"Qual era il rapporto tra gli antichi Greci e l’Aldilà? La convinzione era che esistesse una vita oltre la morte, ma che la sua prosecuzione fosse da mettere in relazione col tipo di esistenza che ciascuna persona aveva condotto. Semplificando, le ombre dei buoni sarebbero state accolte nei Campi Elisi, mentre quelle dei malvagi sarebbero state relegate nel Tartaro: a deciderne la destinazione erano i tre giudici Minosse, Radamanto ed Eaco.
L’ombra del defunto, per accedere al giudizio, doveva superare l’ingresso dell’oltretomba su cui vigilava il cane Cerbero, e poi raggiungere il fiume Acheronte per essere portati sull’altra riva dal traghettatore Caronte.
Questa concezione dell’aldilà si ripercosse sul modo con cui i Greci tributavano le onoranze funebri ai defunti. La cremazione e l’inumazione erano praticate entrambe, ma essenziale era il fatto che fosse la terra a ricoprire i resti umani, la cui vista avrebbe offeso gli dei e avrebbe impedito ai defunti stessi di trovare pace.
Il dovere della sepoltura, perciò, non riguardava solo la famiglia, ma ricadeva sull’intera comunità.
Nessuna salma poteva restare insepolta, fosse pure quella del peggior nemico, perché così le si sarebbe inflitto un castigo peggiore della morte stessa. L’unica eccezione riguardava i condannati a morte, per esempio per un reato grave come il tradimento: in questo caso l’assenza di sepoltura andava ad aggravare il castigo.

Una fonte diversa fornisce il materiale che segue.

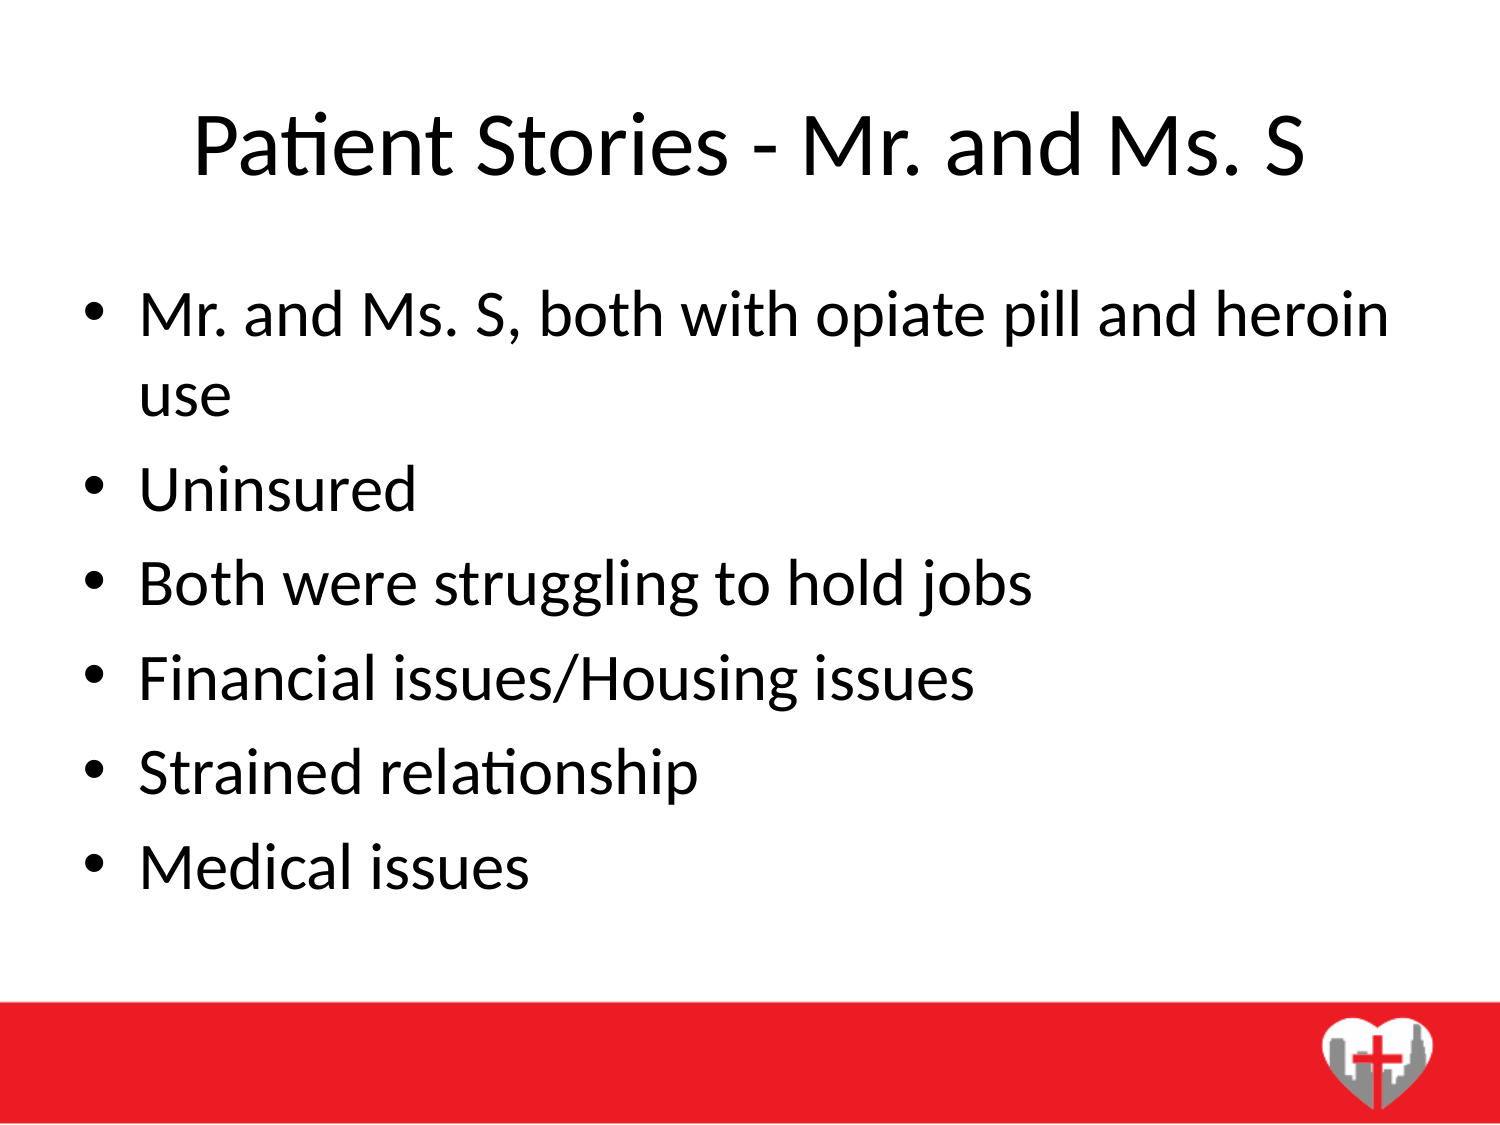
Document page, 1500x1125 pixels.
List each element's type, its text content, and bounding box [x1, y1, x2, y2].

title Patient Stories - Mr. and Ms. S [74, 44, 1426, 234]
list Mr. and Ms. S, both with opiate pill and heroin use Uninsured Both were struggling to hold jobs Financial issues/Housing issues Strained relationship Medical issues [74, 261, 1426, 1006]
picture [0, 0, 1500, 1125]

Quando una persona moriva, per prima cosa i suoi famigliari dovevano fornirgli il necessario per pagare il traghetto degli Inferi: la monetina veniva posta nella bocca del defunto. Il corpo veniva poi lavato, profumato con unguenti, e poi rivestito con gli stesi abiti che portava abitualmente in vita. Sulla salma si deponevano fiori e ghirlande, e la si trasferiva su un letto: la casa veniva poi aperta a tutti coloro che desideravano tributare un estremo omaggio al defunto. L’esposizione (chiamata “prothesis”) richiedeva la disponibilità di erbe aromatiche quali l’origano o il rosmarino, da intingere nell’acqua con cui spruzzare il defunto. Era una sorta di rito purificatorio, ma anche una garanzia contro il pericolo di una morte apparente.
In questa fase, le donne di casa oppure incaricate che venivano pagate a questo scopo dovevano assistere la salma levando continue lamentazioni (threnoi). E’ un uso questo che è sopravvissuto nel tempo anche nelle Regioni italiane che per un certo periodo furono colonizzate dai Greci: sono le “prefiche” che, nel Salentino, vengono chiamate “rèpute” o “chiangimorti”. Le esequie avvenivano tre giorni dopo la morte. Si formava un corteo che accompagnava la salma nel luogo in cui era stato eretto il rogo (nella Grecia arcaica) o predisposta la tomba. Il cadavere era accompagnato dai doni funebri che, a seconda del caso, venivano bruciati sul rogo oppure deposti nella tomba. Non esistevano veri e propri cimiteri: chi aveva un terreno poteva farsi seppellire all’interno della sua proprietà, ma per i ricchi esistevano aree predisposte, a lato delle strade di maggior comunicazione. Per i poveri, al contrario, c’erano fosse comuni.
I reperti ritrovati dagli archeologi fanno pensare che quelli dei ricchi Greci fossero funerali particolarmente solenni. Se il defunto era stato una persona particolarmente in vista, in sua commemorazione si pronunciava un discorso elogiativo (epitafios). Al termine del funerale, tutti i partecipanti dovevano assistere a una funzione purificatoria: aveva lo scopo di rimuovere l’impurità collegata al contatto o anche alla sola vista del cadavere.
Il terzo giorno dopo il funerale si svolgeva sulla tomba un sacrificio propiziatorio, che poi veniva ripetuto il nono giorno dopo le esequie. I parenti del defunto erano tenuti a forme esteriori di lutto: indossavano abiti neri (oppure bianchi), non portavano gioielli né altri ornamenti, i capelli restavano sciolti oppure venivano tagliati. In seguito si svolgevano cerimonie commemorative negli anniversari di nascita e di morte del defunto, e nel giorno in cui si teneva una preghiera comunitaria per tutti i defunti. Nell’occasione si adornavano le tombe con fiori e stoffe colorate. Chi se lo poteva permettere faceva apporre sulla sua tomba una stele, in cui veniva ritratto da solo oppure nell’atto di accomiatarsi dai suoi cari. Il nome del defunto era sempre segnalato, talvolta con l’aggiunta di altre indicazioni. Sovente compariva anche il saluto “chaire” (cioè “stai allegro”), rivolto ai vivi che osservavano la tomba."